PRO-APOPTOTIC GENE EXPRESSION COMPARISON BETWEEN RECOMBINANT DISINTEGRINS R-MOJ-DA, R-MOJ-DN, AND R-MOJ-DM-TREATED SK-MEL-28 CELLS
Andrew U, Julio Soto.
San José State University, San José, CA.
Disintegins are small, non-enzymatic peptides that bind and activate integrins. Integrins can initiate signal transduction pathways leading to cell migration, survival, and apoptosis. Previous studies have shown that three mutated recombinant mojastin peptides (r-Moj-DM, r-Moj-DN, and r-Moj-DL) induce apoptosis of SK-Mel-28 cells. Three other recombinant mutants with a second aspartate, carboxyl to the RGD (r-Moj-DA, r-Moj-DG, and r-Moj-DV) failed to induce apoptosis of treated SK-Mel-28 cells. Additionally, RNA sequencing data of SK-Mel-28 cells treated after 6 hr with r-Moj-DM showed significant upregulation and downregulation of 40 genes.

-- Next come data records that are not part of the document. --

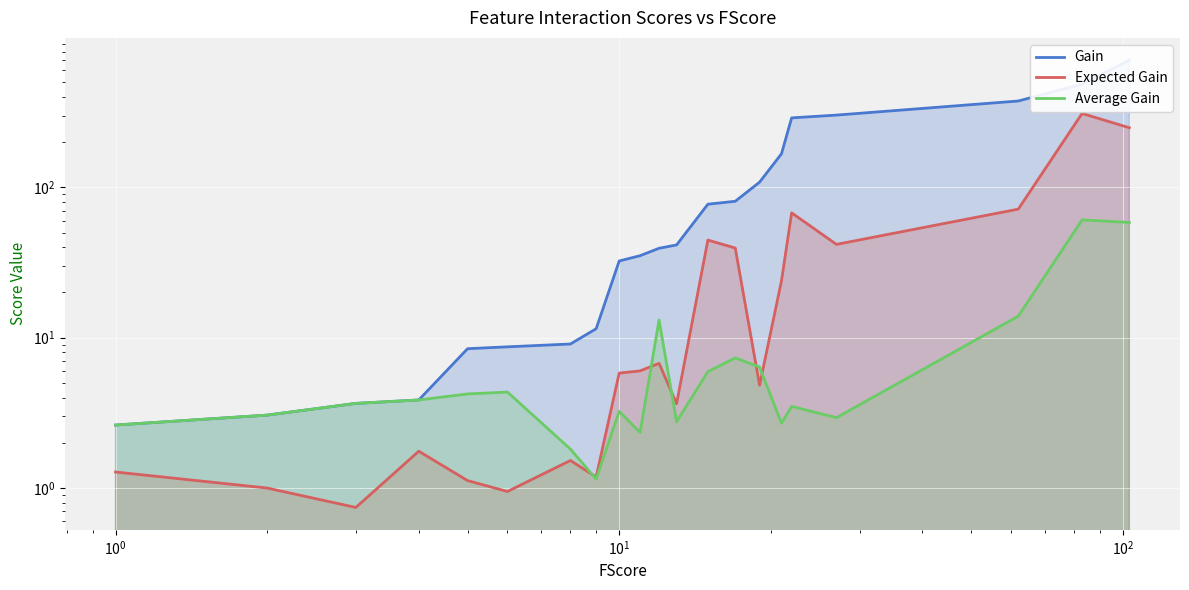

Is it true that Average Gain equals 2.7 at $\mathdefault{10^{2}}$?

False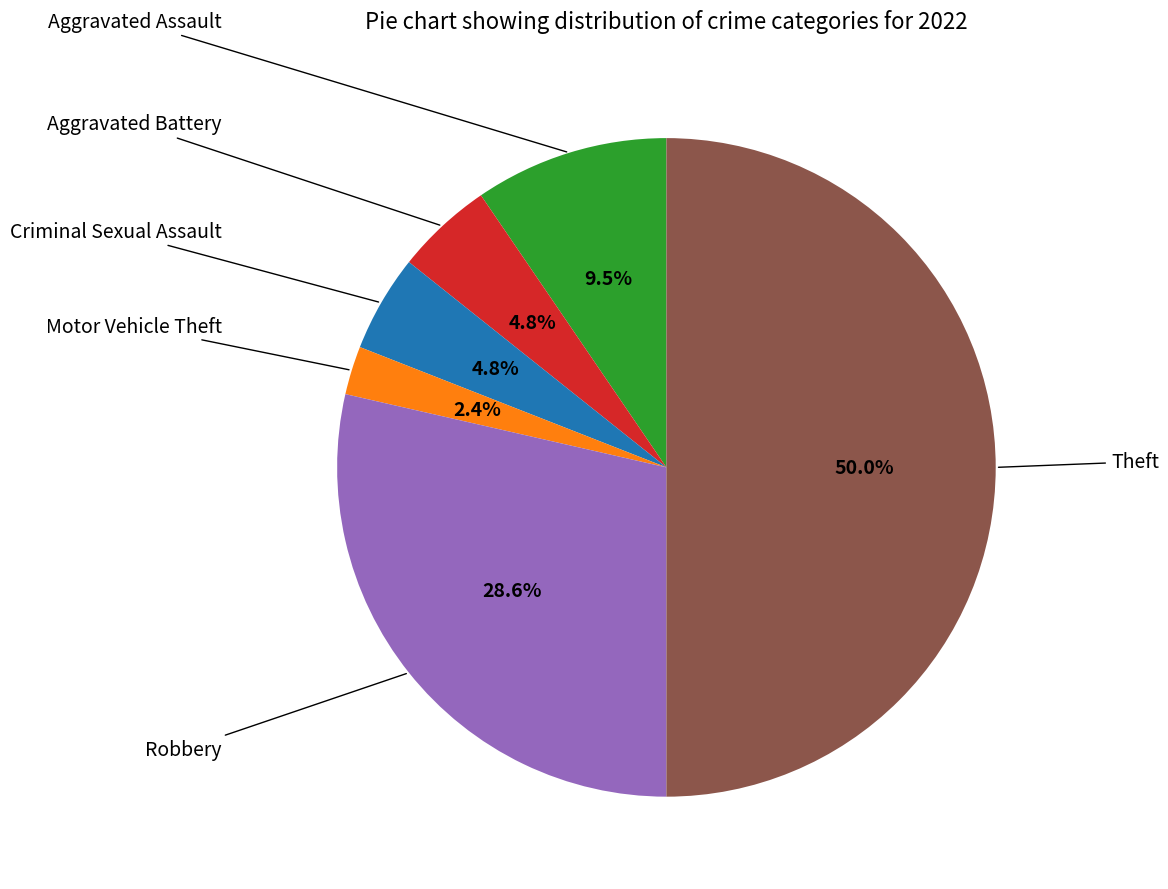

Between Motor Vehicle Theft and Robbery, which is larger?

Robbery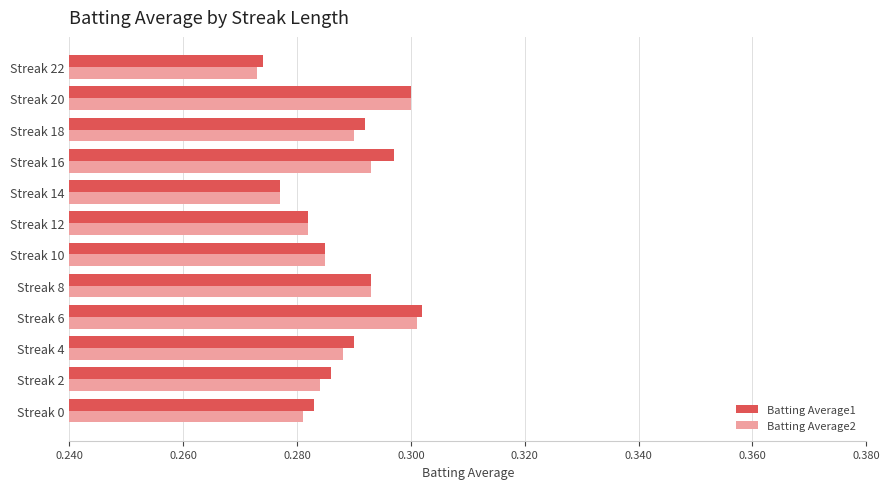

True or false: Batting Average1 has a value of 0.1 at Streak 12.

False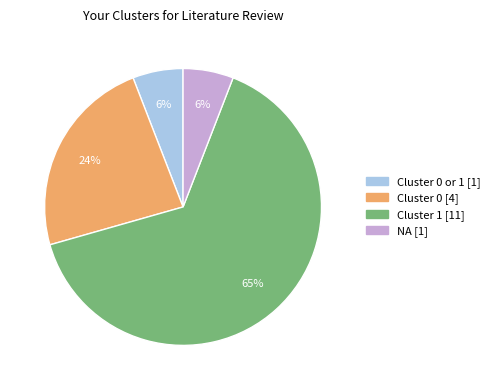

How many slices are in this pie chart?

4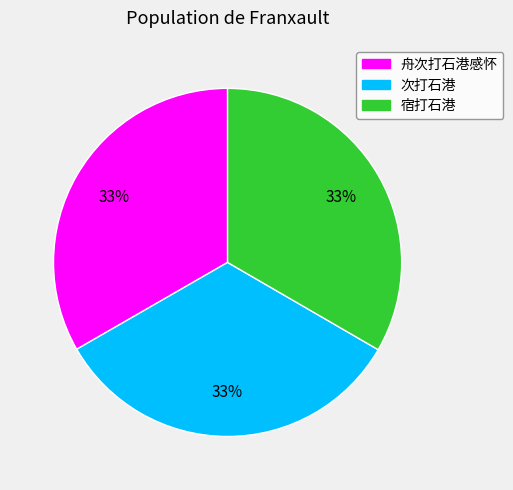

To the nearest percent, what is the combined percentage of 舟次打石港感怀 and 宿打石港?

67%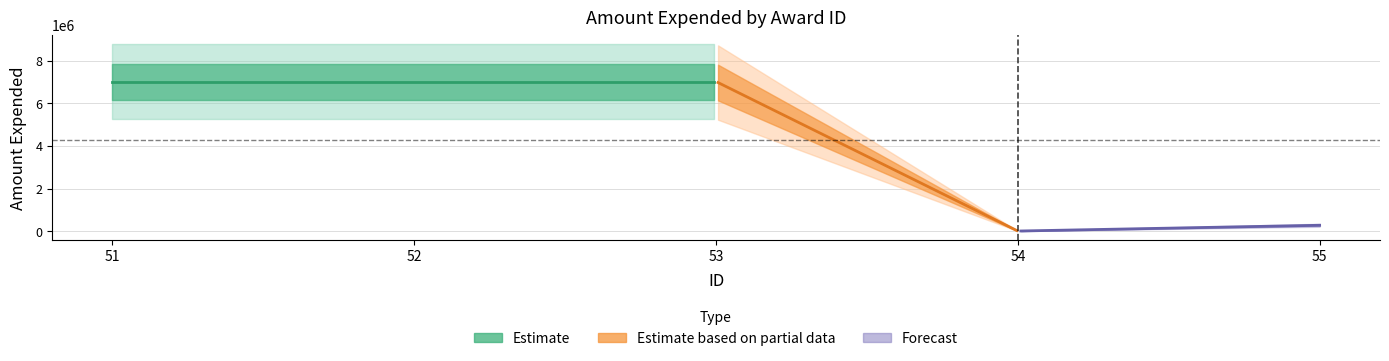

What is the greatest value displayed?

7023030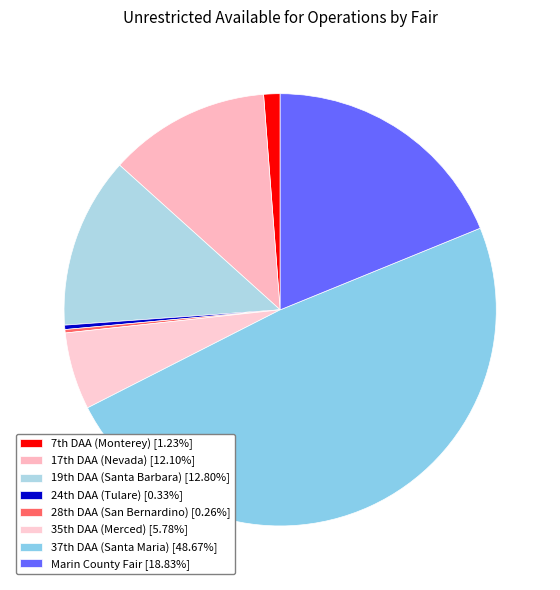

What is the smallest slice in the pie chart?

28th DAA (San Bernardino)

In the present study, we compared the expression of several pro-apoptotic genes after treatment with two apoptotic-inducing peptides (r-Moj-DM and r-Moj-DN) and one non-apoptotic peptide (r-Moj-DA). We hypothesized that gene expression of seven pro-apoptotic genes will be significantly higher in r-Moj-DM and r-Moj-DN treated cells. SK-Mel-28 cells were treated for 1, 2, 4, and 6 hrs with either 5 µM of r-Moj-DA, r-Moj-DM, or r-Moj-DN peptides. Following treatment, mRNA was isolated from treated cells and cDNA synthesized using a Qiagen Reverse Transcriptase Kit. Quantitative (Q) PCR was used to examine gene expression levels and compared to expression levels of untreated cells. Our results from r-Moj-DA-treated cells indicate that expression levels of the seven pro-apoptotic genes tested showed a non-significant upregulation as compared to the expression of the same genes from r-Moj-DM-treated cells. In the next weeks, we will be examining the expression of the same seven pro-apoptotic genes in r-Moj-DN-treated cells.